---- Extrait choisi
La dignité de l'enfant postule, de façon générale, sur un bilan satisfaisant. Le législateur a réussi une synthèse d'exigences contradictoires, même si sur certains points que nous avons signalés chemin faisant, des erreurs ont été commises et si des confusions apparaissent ou que certaines dispositions traduisent un espoir peut être trop idéaliste dans l'évolution des mentalités.

Cependant, la volonté du législateur garde le cap : elle est irréversible. Mais elle est pleine de bon sens pédagogique et procède par à-coups et par tant de parcimonie afin de ne pas choquer les esprits réfractaires aux idéaux actuels.

D'autres dispositions, enfin, sont exagérément rigoureuses, notamment l'inégalité exaltée comme principe cardinal en matière de filiation, des successions et de question de genre (le privilège de masculinité).

Quoiqu'il puisse en advenir, toutes sont inspirées par un besoin profond de justice à travers les idées d'égalité et de liberté et par un souci de sécurité. En effet, le volet de la sécurité nous renvoie à une interrogation, somme toute légitime, sur l'impact réel de l'approche conceptuelle de la dignité de l'enfant sur les consciences citoyennes : les atteintes à l'intégrité physique (violences, pénibilité du travail, etc.) et morale (état des handicapés, etc.) et l'absence d'éducation sont devenues un fait de société que l'on croit normales. Poser donc le problème de l'effectivité de la dignité de l'enfant, c'est se demander s'il n'aurait pas mieux valu dépasser les réformes qui ne sont qu'une répétition textuelle et les assortir par des innovations audacieuses à l'image des lois sur le harcèlement sexuel et les mutilations génitales avec des sanctions plus efficaces et sévères que celles qui sont actuellement prévues.

Nous pensons que l'efficacité de la protection de la dignité de l'enfant doit être concomitante avec l'effet de vulgarisation et de sensibilisation tout en préservant un régime de répression sans réserve.

C'est à ce prix que l'Etat peut être considéré comme un Etat de droit soucieux de faire prospérer la règle de droit, toute la règle de droit et rien que la règle de droit et son corollaire, la sanction, pour que l'enfant sourie, rit et s'épanouit.

* 1 « Etude comparative : Convention relative aux Droits de l'Enfant et environnement législatif, social et institutionnel sénégalais » UNICEF-SENEGAL, janvier 1996 p.10

* 2 civ. 8 janvier 1930-DP 1930. 51. note G.P. ; S. 1930. 1. 257. note Gény.
--------
Répondez à ces questions sur l'extrait consacré à la dignité de l'enfant.
(a) Dans quels domaines l'inégalité est-elle exaltée comme principe cardinal ?
(b) Quelles lois sont données en exemple d'innovations audacieuses ?
(c) Avec quoi l'efficacité de la protection de la dignité de l'enfant doit-elle être concomitante ?
Appuyez-vous uniquement sur l'extrait.
---- Données fournies
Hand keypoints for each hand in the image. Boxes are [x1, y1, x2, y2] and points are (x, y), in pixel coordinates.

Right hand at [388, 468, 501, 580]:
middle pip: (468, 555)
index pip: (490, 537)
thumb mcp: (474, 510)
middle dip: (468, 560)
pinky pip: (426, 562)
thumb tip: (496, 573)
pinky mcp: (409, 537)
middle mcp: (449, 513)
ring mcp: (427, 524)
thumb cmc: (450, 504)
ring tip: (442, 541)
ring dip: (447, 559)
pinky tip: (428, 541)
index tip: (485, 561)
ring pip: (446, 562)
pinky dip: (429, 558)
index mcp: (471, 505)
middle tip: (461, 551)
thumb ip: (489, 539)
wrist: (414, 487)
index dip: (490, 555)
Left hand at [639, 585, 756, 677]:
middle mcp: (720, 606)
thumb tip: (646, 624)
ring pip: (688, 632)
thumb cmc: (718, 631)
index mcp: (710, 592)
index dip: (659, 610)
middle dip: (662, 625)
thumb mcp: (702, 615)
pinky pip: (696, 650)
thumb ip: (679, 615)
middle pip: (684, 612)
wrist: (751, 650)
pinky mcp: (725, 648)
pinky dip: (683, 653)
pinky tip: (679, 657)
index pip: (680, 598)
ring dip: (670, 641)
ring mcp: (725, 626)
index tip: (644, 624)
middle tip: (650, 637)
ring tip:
--------
> Exercice corrigé
(a) En matière de filiation, de successions et de question de genre, avec le privilège de masculinité.
(b) Les lois sur le harcèlement sexuel et sur les mutilations génitales.
(c) Avec l'effet de vulgarisation et de sensibilisation.